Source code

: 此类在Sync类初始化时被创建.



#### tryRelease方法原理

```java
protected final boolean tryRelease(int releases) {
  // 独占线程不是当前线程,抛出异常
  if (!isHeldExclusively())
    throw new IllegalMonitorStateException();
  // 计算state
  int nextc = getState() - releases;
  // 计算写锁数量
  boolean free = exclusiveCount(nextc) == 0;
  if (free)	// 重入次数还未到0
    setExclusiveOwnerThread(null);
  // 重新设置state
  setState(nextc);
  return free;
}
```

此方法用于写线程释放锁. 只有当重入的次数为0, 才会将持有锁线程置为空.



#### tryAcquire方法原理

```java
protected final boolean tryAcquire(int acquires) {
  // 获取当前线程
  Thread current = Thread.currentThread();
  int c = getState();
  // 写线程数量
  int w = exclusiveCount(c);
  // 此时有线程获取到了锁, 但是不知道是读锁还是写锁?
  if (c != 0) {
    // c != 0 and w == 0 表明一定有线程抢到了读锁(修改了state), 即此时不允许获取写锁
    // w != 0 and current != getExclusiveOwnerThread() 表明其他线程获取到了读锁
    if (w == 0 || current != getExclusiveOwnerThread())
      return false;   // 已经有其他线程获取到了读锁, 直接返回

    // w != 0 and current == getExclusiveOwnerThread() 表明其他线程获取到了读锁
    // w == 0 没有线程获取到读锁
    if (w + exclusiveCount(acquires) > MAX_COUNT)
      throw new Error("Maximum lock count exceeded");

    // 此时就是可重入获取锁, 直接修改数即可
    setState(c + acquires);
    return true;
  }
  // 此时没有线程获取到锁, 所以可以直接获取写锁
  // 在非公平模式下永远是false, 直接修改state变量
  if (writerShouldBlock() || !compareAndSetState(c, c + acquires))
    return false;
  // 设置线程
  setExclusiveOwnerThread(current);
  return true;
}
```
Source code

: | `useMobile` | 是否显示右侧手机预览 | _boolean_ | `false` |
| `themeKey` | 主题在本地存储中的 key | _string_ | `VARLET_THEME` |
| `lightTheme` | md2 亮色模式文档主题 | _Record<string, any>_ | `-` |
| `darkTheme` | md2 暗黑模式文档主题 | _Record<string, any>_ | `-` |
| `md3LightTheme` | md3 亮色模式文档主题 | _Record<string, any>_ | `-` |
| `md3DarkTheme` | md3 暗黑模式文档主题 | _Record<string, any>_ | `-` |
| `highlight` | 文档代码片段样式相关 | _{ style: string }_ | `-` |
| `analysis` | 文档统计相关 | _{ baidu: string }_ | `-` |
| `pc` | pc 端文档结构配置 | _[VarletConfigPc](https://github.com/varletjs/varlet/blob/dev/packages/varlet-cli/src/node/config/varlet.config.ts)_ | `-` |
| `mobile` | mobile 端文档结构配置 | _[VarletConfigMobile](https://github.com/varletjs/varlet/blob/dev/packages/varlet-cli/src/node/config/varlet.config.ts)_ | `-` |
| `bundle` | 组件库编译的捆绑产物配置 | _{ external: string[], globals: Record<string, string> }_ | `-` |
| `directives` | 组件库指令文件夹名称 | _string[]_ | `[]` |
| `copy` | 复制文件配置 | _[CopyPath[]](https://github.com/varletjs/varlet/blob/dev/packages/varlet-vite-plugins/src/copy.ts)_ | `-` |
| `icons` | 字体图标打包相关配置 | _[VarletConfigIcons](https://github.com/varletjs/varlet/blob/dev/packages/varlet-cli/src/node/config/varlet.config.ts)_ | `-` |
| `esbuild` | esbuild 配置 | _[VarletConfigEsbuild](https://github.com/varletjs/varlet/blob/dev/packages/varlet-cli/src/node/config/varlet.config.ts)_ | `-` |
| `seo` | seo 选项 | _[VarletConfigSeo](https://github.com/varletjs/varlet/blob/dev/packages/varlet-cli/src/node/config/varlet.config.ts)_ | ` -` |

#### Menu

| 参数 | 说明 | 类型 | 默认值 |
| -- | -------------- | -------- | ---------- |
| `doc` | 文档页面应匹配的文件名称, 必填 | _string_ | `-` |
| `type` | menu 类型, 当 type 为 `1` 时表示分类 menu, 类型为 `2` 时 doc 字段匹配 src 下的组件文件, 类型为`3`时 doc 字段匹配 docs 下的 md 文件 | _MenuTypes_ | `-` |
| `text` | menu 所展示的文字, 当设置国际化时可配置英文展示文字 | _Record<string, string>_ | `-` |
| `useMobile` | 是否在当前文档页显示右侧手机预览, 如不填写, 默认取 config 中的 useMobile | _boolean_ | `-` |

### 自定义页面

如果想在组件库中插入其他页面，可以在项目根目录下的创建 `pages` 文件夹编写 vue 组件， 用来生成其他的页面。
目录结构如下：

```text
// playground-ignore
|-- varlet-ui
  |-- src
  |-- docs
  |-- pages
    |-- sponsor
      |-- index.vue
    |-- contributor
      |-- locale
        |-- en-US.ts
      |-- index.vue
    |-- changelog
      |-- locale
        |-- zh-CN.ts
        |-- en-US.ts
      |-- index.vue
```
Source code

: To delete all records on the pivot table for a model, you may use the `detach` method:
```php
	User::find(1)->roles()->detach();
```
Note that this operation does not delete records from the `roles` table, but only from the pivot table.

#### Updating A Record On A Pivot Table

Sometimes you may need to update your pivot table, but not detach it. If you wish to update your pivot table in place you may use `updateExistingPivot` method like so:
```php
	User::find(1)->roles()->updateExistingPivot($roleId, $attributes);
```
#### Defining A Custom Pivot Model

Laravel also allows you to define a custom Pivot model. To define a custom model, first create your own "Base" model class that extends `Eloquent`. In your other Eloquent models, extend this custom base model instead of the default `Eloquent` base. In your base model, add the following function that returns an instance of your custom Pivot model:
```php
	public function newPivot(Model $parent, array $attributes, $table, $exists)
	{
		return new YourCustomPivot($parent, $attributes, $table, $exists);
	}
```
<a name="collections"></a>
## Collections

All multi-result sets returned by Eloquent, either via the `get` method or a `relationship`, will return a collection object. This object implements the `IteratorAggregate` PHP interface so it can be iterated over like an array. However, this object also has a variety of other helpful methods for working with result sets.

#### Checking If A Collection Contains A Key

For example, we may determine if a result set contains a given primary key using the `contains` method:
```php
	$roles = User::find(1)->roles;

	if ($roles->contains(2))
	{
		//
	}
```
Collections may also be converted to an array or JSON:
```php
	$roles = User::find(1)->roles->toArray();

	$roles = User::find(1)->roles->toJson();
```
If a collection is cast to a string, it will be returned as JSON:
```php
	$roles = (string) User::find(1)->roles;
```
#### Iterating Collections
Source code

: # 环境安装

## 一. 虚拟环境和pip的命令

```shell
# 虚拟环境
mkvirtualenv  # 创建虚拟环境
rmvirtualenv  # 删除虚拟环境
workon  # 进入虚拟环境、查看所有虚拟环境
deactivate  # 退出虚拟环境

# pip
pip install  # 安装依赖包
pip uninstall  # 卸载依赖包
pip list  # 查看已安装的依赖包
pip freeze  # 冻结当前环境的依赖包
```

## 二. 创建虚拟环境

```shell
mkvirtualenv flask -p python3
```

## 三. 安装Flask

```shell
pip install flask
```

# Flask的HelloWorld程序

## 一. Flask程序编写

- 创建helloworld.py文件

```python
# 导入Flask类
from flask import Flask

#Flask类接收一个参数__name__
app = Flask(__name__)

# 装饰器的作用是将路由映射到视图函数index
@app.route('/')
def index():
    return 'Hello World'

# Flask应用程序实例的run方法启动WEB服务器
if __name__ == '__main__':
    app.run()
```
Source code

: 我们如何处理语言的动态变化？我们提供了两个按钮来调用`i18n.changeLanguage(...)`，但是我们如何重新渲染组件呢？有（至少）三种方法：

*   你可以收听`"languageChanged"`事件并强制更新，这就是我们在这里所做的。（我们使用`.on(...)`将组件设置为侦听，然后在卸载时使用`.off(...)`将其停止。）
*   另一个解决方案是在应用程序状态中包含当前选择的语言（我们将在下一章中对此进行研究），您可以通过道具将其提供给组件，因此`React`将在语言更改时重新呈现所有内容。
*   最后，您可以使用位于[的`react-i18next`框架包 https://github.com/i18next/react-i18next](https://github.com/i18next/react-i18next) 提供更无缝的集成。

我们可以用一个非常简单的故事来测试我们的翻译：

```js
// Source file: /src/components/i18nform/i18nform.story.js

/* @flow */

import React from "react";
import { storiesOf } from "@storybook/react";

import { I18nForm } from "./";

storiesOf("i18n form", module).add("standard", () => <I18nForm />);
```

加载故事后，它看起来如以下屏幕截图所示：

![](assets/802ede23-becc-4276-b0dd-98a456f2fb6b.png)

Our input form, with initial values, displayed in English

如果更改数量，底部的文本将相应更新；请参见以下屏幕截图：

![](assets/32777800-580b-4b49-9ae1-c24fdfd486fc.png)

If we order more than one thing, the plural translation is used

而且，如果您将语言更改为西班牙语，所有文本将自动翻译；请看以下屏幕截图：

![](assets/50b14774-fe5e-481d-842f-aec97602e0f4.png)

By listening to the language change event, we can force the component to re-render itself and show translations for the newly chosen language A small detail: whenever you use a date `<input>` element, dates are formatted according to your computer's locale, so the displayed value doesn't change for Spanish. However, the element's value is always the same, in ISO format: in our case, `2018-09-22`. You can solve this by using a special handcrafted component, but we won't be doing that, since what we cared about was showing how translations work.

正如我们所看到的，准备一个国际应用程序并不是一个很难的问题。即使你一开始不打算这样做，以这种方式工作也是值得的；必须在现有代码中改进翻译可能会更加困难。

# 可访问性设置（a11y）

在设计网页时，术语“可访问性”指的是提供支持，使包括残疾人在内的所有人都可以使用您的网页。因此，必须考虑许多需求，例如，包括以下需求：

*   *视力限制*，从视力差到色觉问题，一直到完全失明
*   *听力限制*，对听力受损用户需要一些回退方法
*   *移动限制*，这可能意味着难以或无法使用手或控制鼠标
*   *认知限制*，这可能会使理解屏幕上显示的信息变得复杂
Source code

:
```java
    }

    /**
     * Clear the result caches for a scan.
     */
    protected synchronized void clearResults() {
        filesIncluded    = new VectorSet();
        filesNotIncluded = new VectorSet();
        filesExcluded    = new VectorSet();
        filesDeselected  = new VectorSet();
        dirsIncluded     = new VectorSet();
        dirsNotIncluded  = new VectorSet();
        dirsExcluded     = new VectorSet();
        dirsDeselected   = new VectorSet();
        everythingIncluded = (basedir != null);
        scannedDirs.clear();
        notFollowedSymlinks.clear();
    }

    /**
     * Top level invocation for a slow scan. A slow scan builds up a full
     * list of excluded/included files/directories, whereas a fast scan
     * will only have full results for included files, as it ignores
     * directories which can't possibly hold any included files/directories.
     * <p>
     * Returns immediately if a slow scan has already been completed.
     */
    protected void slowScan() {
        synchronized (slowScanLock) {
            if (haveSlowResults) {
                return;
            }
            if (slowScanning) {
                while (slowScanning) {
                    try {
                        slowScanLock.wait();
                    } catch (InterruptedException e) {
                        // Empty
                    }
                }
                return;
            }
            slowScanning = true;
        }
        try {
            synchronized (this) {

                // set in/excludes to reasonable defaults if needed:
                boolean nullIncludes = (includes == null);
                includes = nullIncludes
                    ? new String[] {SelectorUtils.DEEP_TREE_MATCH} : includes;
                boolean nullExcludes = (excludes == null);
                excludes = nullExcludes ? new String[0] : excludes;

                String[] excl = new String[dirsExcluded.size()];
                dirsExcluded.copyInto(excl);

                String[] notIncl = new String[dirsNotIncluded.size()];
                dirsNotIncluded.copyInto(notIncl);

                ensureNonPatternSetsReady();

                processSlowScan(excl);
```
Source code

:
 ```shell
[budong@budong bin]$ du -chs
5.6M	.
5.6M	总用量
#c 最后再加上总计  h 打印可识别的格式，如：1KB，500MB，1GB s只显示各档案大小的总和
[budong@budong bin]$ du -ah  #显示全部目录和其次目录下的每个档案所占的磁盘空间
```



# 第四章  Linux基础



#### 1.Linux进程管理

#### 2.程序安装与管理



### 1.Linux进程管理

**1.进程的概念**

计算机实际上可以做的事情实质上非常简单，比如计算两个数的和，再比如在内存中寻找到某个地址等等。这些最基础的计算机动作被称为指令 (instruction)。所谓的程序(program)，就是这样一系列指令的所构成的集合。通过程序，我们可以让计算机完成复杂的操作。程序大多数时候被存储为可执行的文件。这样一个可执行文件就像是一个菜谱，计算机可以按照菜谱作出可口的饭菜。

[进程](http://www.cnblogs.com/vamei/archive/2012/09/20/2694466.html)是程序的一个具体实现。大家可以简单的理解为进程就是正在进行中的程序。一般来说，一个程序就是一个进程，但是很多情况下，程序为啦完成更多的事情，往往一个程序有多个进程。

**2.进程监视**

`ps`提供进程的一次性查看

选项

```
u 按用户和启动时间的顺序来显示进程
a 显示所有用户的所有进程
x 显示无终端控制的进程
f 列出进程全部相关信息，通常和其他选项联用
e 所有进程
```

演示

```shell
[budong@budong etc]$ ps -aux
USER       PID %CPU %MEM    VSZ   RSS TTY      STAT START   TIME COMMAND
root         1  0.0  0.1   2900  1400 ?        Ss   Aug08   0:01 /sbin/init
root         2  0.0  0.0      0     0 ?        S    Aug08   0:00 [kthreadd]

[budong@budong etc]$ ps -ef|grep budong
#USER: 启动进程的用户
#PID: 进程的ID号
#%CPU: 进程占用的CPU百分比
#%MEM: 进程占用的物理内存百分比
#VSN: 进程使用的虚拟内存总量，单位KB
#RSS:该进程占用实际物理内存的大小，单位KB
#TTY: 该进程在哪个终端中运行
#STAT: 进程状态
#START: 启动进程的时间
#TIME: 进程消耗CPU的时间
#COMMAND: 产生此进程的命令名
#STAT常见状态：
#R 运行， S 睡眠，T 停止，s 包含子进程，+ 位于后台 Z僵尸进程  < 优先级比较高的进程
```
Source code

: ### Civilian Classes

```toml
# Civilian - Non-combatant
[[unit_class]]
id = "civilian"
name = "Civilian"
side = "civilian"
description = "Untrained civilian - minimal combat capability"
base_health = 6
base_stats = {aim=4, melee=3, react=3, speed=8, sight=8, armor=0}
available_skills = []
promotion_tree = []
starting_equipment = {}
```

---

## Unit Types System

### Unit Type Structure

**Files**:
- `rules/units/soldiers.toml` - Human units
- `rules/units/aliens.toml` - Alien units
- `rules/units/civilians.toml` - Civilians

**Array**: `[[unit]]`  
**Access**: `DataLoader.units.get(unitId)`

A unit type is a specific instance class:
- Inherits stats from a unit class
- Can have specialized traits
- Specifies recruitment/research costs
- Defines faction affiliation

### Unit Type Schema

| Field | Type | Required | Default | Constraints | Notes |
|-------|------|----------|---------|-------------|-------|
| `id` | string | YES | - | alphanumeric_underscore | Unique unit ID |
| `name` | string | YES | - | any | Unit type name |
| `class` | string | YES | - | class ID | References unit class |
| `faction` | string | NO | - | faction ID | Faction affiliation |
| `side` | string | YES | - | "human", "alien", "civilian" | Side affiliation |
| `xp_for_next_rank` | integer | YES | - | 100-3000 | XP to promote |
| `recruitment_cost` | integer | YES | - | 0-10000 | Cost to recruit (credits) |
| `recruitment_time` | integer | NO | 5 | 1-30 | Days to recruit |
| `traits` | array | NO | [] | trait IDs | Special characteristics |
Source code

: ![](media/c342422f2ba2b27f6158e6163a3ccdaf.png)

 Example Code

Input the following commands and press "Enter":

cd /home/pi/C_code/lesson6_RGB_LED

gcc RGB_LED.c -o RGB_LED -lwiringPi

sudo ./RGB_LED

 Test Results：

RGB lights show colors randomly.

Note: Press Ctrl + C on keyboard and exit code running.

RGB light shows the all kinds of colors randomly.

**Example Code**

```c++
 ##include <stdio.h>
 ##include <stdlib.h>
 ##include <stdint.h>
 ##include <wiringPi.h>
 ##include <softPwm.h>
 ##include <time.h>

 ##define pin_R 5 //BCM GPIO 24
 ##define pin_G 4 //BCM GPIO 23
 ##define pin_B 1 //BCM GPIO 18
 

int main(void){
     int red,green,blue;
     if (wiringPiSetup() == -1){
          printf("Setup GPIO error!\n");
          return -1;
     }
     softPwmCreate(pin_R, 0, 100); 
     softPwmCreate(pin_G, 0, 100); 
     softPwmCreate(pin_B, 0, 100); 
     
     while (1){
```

────────────────────

*EXERCISE DIRECTIONS:*
Lines with the word "this": copy each one from the data above.

*RESPONSE AREA:*
Note that this operation does not delete records from the `roles` table, but only from the pivot table.
Laravel also allows you to define a custom Pivot model. To define a custom model, first create your own "Base" model class that extends `Eloquent`. In your other Eloquent models, extend this custom base model instead of the default `Eloquent` base. In your base model, add the following function that returns an instance of your custom Pivot model:
All multi-result sets returned by Eloquent, either via the `get` method or a `relationship`, will return a collection object. This object implements the `IteratorAggregate` PHP interface so it can be iterated over like an array. However, this object also has a variety of other helpful methods for working with result sets.
By listening to the language change event, we can force the component to re-render itself and show translations for the newly chosen language A small detail: whenever you use a date `<input>` element, dates are formatted according to your computer's locale, so the displayed value doesn't change for Spanish. However, the element's value is always the same, in ISO format: in our case, `2018-09-22`. You can solve this by using a special handcrafted component, but we won't be doing that, since what we cared about was showing how translations work.
            synchronized (this) {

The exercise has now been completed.